### TEXTO FORNECIDO
O resfriamento global – da humanidade
O planeta pode estar aquecendo, mas há boas evidências de que nós, humanos, estamos ficando mais frios
Publicado em 22 de janeiro de 2020 às, 13h22.
Última atualização em 22 de janeiro de 2020 às, 14h22.
Ainda está longe de ser um consenso da comunidade científica, mas há evidências de que estamos vivendo uma espécie de resfriamento global… do corpo humano. Um estudo publicado este mês na revista científica eLife, realizado por uma equipe da Escola de Medicina da Universidade Stanford, comparou medições de temperatura de cidadãos americanos em três ocasiões: de veteranos da Guerra Civil, obtidas entre 1862 e 1940; de uma pesquisa nacional de saúde, com dados colhidos entre 1971 e 1975; e da base de dados de Stanford, obtidas entre 2007 e 2017. A conclusão é que a temperatura do corpo humano tem caído em média 0,03 graus Celsius por década.
Não é a primeira vez que se coloca em dúvida a marca dos 37ºC do nosso corpo. Ela foi estabelecida em 1851, por um médico alemão (Carl Wunderlich) que tomou a temperatura de cerca de 25 000 pacientes na cidade de Leipzig. Esta ainda é considerada a média global, mesmo que estudos mais recentes tenham chegado a outros resultados – em 2017, por exemplo, uma pesquisa com cerca de 35 000 cidadãos britânicos chegou à média de 36,6ºC.

### TAREFAS
**a.** Repita o trecho do texto sobre a temperatura do corpo humano a partir das palavras "Ainda está longe", parando logo depois de "Celsius por década.".
**b.** Liste os conjuntos de medições que o estudo de Stanford comparou, segundo o texto sobre a temperatura do corpo humano, com o período de cada um.
**c.** Prossiga o texto sobre a temperatura do corpo humano a partir da última frase dele.

### EXTRATO DE DADOS

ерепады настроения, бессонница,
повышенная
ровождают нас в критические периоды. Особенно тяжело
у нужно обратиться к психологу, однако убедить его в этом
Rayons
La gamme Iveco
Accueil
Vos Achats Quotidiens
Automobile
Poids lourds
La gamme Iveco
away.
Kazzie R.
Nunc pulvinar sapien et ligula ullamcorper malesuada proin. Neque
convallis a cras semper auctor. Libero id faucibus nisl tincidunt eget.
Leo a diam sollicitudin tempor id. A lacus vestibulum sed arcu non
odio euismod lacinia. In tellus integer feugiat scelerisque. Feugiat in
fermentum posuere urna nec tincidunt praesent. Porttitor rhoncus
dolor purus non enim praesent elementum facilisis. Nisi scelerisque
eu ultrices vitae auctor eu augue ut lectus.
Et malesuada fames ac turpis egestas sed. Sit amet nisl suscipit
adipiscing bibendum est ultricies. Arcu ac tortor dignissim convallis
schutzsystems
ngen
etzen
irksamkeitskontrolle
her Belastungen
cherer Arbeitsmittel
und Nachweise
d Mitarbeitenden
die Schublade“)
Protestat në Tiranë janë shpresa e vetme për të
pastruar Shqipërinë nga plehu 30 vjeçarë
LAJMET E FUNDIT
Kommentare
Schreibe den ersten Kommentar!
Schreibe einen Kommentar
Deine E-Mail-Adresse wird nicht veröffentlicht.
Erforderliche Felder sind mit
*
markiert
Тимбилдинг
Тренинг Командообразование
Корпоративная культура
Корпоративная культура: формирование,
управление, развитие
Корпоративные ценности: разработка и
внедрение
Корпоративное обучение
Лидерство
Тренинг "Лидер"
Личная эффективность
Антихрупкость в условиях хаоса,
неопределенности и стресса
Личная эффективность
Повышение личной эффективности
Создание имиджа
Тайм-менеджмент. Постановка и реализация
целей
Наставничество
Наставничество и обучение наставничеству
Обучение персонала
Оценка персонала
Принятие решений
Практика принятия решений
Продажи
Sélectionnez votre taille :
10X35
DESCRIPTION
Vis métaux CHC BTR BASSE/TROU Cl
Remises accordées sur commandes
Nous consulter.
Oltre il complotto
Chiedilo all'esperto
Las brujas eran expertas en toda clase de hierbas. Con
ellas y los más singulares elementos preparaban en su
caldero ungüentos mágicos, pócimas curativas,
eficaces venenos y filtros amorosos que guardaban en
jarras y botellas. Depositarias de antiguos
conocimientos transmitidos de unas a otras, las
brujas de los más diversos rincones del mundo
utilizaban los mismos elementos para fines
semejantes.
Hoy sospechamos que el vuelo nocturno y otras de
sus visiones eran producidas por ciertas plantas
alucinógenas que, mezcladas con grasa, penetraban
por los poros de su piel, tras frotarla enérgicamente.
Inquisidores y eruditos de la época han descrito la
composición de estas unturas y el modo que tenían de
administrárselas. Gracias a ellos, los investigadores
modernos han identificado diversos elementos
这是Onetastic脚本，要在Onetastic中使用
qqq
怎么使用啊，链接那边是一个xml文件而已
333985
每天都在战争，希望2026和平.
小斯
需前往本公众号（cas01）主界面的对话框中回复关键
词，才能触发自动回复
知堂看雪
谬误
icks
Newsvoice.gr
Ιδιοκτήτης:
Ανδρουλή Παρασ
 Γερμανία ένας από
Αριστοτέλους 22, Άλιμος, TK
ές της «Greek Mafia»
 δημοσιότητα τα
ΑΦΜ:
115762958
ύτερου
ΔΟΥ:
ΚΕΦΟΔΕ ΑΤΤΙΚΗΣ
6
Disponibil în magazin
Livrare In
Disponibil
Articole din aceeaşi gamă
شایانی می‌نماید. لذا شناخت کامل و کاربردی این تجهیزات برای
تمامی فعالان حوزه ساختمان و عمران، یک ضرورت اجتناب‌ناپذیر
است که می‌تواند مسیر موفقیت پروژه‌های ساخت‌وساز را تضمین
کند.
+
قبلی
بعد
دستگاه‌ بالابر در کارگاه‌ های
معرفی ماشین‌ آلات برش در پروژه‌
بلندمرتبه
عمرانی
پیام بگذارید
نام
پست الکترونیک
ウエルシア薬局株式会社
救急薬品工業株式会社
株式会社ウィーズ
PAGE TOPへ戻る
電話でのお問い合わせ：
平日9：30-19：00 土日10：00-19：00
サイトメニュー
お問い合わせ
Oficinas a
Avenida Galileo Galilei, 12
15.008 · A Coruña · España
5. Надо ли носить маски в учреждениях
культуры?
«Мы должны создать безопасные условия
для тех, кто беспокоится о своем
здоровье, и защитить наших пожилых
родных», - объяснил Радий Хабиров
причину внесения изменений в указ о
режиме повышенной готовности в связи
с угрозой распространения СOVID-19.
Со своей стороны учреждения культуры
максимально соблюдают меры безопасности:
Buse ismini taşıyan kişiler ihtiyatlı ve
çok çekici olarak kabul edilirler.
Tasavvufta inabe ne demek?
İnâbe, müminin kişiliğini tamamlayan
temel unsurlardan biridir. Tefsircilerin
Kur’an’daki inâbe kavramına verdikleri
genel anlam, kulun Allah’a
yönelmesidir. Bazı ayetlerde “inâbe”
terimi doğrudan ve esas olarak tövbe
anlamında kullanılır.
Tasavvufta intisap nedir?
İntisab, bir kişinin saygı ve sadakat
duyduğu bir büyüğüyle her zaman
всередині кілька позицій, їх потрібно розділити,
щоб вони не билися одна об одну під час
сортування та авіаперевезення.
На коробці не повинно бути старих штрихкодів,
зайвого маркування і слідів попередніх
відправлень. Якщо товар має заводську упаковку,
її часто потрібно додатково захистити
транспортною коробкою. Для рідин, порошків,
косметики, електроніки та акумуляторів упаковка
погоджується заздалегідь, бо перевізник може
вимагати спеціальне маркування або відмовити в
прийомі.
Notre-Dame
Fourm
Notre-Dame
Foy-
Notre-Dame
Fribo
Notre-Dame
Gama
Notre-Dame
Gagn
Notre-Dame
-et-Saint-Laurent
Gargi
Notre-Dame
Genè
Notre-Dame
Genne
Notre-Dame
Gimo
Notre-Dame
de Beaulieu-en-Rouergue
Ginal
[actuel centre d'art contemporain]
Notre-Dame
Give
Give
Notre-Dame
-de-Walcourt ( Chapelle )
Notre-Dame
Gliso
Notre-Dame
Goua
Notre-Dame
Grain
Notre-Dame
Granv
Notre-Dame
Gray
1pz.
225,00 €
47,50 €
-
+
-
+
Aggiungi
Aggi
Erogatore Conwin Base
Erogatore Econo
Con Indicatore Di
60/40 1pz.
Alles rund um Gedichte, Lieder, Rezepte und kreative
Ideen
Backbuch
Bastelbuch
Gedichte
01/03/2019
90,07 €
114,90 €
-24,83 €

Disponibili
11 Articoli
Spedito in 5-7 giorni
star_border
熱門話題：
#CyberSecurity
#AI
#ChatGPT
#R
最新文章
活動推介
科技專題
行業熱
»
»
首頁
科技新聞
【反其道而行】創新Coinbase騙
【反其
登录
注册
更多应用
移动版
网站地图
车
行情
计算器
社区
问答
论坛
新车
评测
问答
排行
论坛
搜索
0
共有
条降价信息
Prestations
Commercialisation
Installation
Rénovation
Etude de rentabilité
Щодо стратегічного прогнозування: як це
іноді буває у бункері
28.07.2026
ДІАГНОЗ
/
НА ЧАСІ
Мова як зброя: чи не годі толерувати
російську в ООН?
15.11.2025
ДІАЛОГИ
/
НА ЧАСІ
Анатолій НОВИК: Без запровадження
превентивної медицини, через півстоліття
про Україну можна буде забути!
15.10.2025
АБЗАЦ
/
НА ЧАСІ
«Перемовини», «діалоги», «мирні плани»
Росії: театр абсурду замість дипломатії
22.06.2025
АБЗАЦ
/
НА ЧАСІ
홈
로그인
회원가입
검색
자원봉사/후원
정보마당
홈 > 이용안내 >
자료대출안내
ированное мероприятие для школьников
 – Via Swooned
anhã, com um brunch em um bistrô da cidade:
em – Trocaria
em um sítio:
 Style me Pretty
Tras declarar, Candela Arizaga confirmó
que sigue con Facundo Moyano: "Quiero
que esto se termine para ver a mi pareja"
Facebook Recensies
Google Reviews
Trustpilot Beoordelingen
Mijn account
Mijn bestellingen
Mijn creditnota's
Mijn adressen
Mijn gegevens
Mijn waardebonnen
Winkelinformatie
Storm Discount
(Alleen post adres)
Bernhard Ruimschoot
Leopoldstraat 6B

### RESPOSTAS ESCRITAS
**a.**
Ainda está longe de ser um consenso da comunidade científica, mas há evidências de que estamos vivendo uma espécie de resfriamento global… do corpo humano. Um estudo publicado este mês na revista científica eLife, realizado por uma equipe da Escola de Medicina da Universidade Stanford, comparou medições de temperatura de cidadãos americanos em três ocasiões: de veteranos da Guerra Civil, obtidas entre 1862 e 1940; de uma pesquisa nacional de saúde, com dados colhidos entre 1971 e 1975; e da base de dados de Stanford, obtidas entre 2007 e 2017. A conclusão é que a temperatura do corpo humano tem caído em média 0,03 graus Celsius por década.

**b.**
- Veteranos da Guerra Civil: 1862 a 1940
- Pesquisa nacional de saúde: 1971 a 1975
- Base de dados de Stanford: 2007 a 2017

**c.**
Até agora, as diferenças eram consideradas resultado de ineficiências na medição original ou dúvidas sobre procedimentos (termômetro na boca ou na axila). A equipe de Stanford, porém, fez uma análise estatística dos dados coletados em 157 anos, relativos a uma janela de nascimentos de 197 anos. E encontrou a tendência de queda, consistente, para todos os grupos observados. Para homens negros americanos, a temperatura média caiu de 37,01ºC, entre 1862 e 1940, para 36,85ºC, de 1971 a 1975, para 36,62ºC, na última década. Para homens brancos, a queda foi de 37,03ºC para 36,83ºC e depois para 36,68ºC. Para as mulheres, não há dados do século passado. Mas sua temperatura caiu de 36,87ºC, na década de 1970, para 36,72ºC, entre as negras, e de 36,86ºC para 36,77ºC entre as brancas.
Mais interessante, a equipe descobriu que mesmo dentro de cada grupo as temperaturas eram em média maiores entre os que nasceram antes, a uma taxa calculada de 0,02ºC de diminuição por década.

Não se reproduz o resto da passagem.